*Exercise directions*. With images removed, transcribe each record exactly as it appears.

**** Entries supplied ****

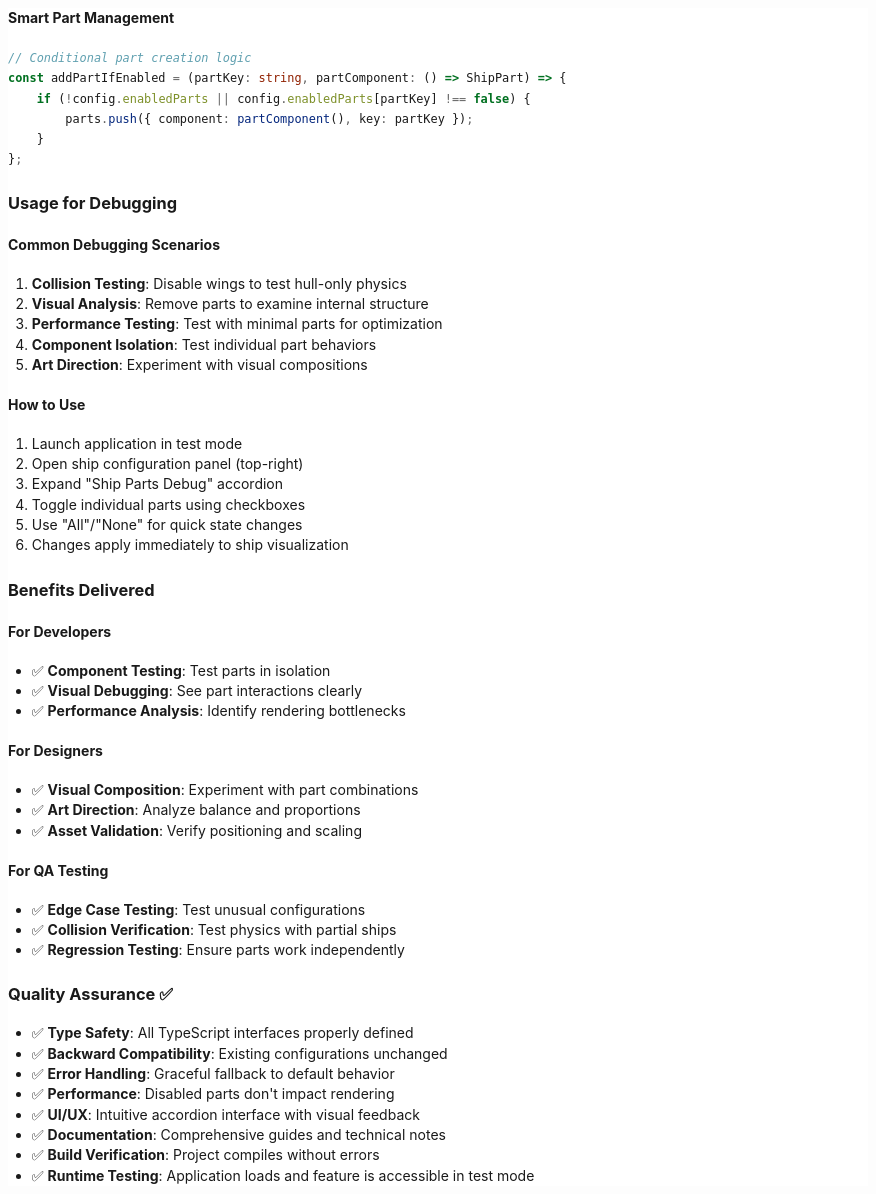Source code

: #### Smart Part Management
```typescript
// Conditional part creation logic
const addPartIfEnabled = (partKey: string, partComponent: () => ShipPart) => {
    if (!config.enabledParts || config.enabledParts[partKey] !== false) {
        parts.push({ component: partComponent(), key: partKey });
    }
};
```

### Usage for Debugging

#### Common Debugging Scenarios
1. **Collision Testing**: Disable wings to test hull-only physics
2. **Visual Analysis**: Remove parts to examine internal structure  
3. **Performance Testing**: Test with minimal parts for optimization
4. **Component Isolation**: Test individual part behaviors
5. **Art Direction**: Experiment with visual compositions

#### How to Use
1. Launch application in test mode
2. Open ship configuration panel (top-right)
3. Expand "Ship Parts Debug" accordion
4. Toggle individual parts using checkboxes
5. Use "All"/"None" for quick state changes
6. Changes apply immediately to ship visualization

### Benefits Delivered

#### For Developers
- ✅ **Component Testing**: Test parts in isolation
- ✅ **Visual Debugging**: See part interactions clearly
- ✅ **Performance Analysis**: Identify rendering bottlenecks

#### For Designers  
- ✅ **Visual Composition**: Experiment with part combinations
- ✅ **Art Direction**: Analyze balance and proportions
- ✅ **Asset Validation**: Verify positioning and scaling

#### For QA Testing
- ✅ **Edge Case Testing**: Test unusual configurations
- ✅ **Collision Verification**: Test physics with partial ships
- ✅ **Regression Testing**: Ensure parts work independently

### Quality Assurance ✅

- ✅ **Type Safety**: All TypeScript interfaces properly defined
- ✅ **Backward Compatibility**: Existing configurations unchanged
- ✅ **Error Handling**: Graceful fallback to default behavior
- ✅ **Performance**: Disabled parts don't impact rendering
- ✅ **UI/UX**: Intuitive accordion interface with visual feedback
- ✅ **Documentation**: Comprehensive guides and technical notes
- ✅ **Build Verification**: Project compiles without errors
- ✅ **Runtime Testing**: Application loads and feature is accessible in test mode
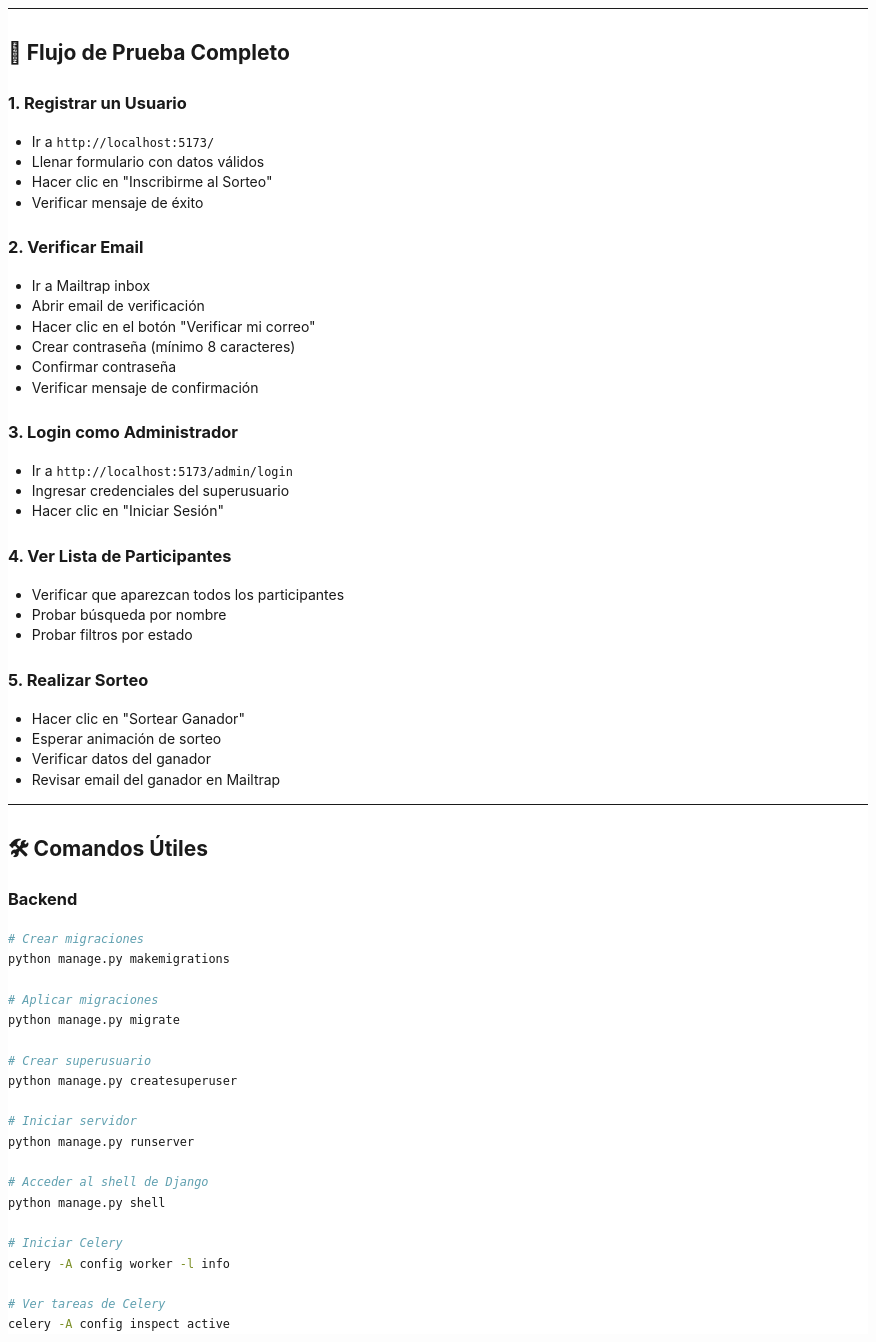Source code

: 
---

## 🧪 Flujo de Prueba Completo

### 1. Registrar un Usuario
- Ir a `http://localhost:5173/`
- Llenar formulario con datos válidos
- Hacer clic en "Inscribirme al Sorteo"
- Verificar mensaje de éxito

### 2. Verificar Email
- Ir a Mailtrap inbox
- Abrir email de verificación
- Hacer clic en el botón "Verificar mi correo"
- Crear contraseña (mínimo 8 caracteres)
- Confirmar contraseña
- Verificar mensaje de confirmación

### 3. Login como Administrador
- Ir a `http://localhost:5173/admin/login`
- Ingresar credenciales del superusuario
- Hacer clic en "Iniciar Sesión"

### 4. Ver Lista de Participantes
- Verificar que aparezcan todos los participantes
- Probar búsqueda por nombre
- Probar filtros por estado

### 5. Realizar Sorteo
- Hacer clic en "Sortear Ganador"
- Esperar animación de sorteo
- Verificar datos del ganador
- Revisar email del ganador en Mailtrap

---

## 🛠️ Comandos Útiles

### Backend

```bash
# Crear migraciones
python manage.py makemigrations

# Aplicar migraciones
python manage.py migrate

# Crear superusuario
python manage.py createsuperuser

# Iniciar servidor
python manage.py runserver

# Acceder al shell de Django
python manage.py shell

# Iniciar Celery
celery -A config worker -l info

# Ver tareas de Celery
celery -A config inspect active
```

****

*Written reply*.
Source code

: #### Smart Part Management
```typescript
// Conditional part creation logic
const addPartIfEnabled = (partKey: string, partComponent: () => ShipPart) => {
    if (!config.enabledParts || config.enabledParts[partKey] !== false) {
        parts.push({ component: partComponent(), key: partKey });
    }
};
```

### Usage for Debugging

#### Common Debugging Scenarios
1. **Collision Testing**: Disable wings to test hull-only physics
2. **Visual Analysis**: Remove parts to examine internal structure  
3. **Performance Testing**: Test with minimal parts for optimization
4. **Component Isolation**: Test individual part behaviors
5. **Art Direction**: Experiment with visual compositions

#### How to Use
1. Launch application in test mode
2. Open ship configuration panel (top-right)
3. Expand "Ship Parts Debug" accordion
4. Toggle individual parts using checkboxes
5. Use "All"/"None" for quick state changes
6. Changes apply immediately to ship visualization

### Benefits Delivered

#### For Developers
- ✅ **Component Testing**: Test parts in isolation
- ✅ **Visual Debugging**: See part interactions clearly
- ✅ **Performance Analysis**: Identify rendering bottlenecks

#### For Designers  
- ✅ **Visual Composition**: Experiment with part combinations
- ✅ **Art Direction**: Analyze balance and proportions
- ✅ **Asset Validation**: Verify positioning and scaling

#### For QA Testing
- ✅ **Edge Case Testing**: Test unusual configurations
- ✅ **Collision Verification**: Test physics with partial ships
- ✅ **Regression Testing**: Ensure parts work independently

### Quality Assurance ✅

- ✅ **Type Safety**: All TypeScript interfaces properly defined
- ✅ **Backward Compatibility**: Existing configurations unchanged
- ✅ **Error Handling**: Graceful fallback to default behavior
- ✅ **Performance**: Disabled parts don't impact rendering
- ✅ **UI/UX**: Intuitive accordion interface with visual feedback
- ✅ **Documentation**: Comprehensive guides and technical notes
- ✅ **Build Verification**: Project compiles without errors
- ✅ **Runtime Testing**: Application loads and feature is accessible in test mode
Source code

: 
---

## 🧪 Flujo de Prueba Completo

### 1. Registrar un Usuario
- Ir a `http://localhost:5173/`
- Llenar formulario con datos válidos
- Hacer clic en "Inscribirme al Sorteo"
- Verificar mensaje de éxito

### 2. Verificar Email
- Ir a Mailtrap inbox
- Abrir email de verificación
- Hacer clic en el botón "Verificar mi correo"
- Crear contraseña (mínimo 8 caracteres)
- Confirmar contraseña
- Verificar mensaje de confirmación

### 3. Login como Administrador
- Ir a `http://localhost:5173/admin/login`
- Ingresar credenciales del superusuario
- Hacer clic en "Iniciar Sesión"

### 4. Ver Lista de Participantes
- Verificar que aparezcan todos los participantes
- Probar búsqueda por nombre
- Probar filtros por estado

### 5. Realizar Sorteo
- Hacer clic en "Sortear Ganador"
- Esperar animación de sorteo
- Verificar datos del ganador
- Revisar email del ganador en Mailtrap

---

## 🛠️ Comandos Útiles

### Backend

```bash
# Crear migraciones
python manage.py makemigrations

# Aplicar migraciones
python manage.py migrate

# Crear superusuario
python manage.py createsuperuser

# Iniciar servidor
python manage.py runserver

# Acceder al shell de Django
python manage.py shell

# Iniciar Celery
celery -A config worker -l info

# Ver tareas de Celery
celery -A config inspect active
```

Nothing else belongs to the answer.